▶ About this exercise:
Write out everything in the records from the line containing "solo duerme en" down to the line containing "en los padres, que", both of those lines included, keeping each line as it stands.

▶ Provided records:

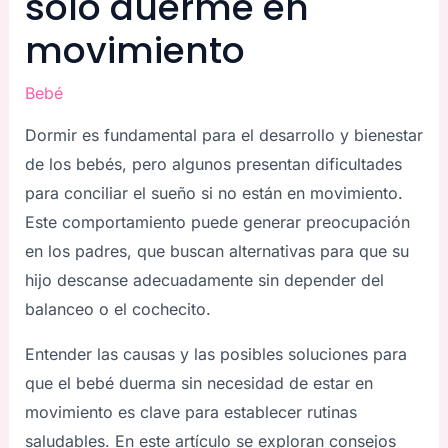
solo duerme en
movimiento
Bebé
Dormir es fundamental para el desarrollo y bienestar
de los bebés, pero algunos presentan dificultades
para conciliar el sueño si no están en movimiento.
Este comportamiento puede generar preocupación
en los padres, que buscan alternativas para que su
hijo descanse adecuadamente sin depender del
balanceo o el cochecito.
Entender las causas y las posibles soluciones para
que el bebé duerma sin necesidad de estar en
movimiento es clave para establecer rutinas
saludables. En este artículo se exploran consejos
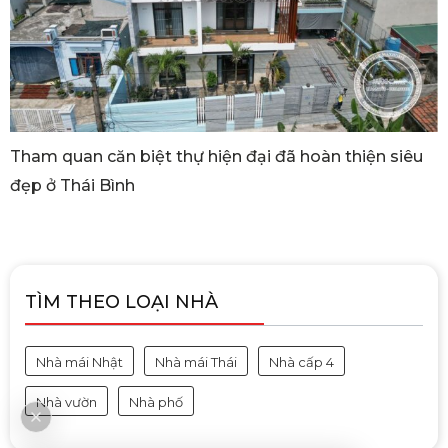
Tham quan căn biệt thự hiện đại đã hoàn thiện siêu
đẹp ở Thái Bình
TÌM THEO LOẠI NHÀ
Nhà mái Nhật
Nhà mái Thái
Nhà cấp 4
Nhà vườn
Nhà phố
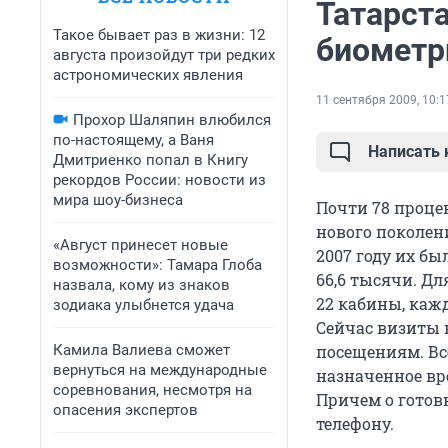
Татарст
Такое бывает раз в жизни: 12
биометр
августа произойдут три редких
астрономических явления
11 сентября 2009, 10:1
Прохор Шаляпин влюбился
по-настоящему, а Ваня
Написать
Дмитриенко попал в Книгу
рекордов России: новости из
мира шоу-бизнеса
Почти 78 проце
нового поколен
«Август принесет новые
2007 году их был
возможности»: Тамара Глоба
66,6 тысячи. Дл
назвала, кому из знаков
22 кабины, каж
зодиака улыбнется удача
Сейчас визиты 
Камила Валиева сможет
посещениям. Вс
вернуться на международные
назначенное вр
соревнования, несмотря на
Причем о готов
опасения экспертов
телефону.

...

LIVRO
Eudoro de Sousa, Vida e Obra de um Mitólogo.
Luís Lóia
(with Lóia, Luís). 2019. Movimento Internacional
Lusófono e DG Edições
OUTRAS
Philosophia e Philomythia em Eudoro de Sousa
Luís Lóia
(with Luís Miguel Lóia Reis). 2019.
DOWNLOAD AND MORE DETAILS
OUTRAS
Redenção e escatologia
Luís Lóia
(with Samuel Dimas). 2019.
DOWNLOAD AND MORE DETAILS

▶ The completed task:
solo duerme en
movimiento
Bebé
Dormir es fundamental para el desarrollo y bienestar
de los bebés, pero algunos presentan dificultades
para conciliar el sueño si no están en movimiento.
Este comportamiento puede generar preocupación
en los padres, que buscan alternativas para que su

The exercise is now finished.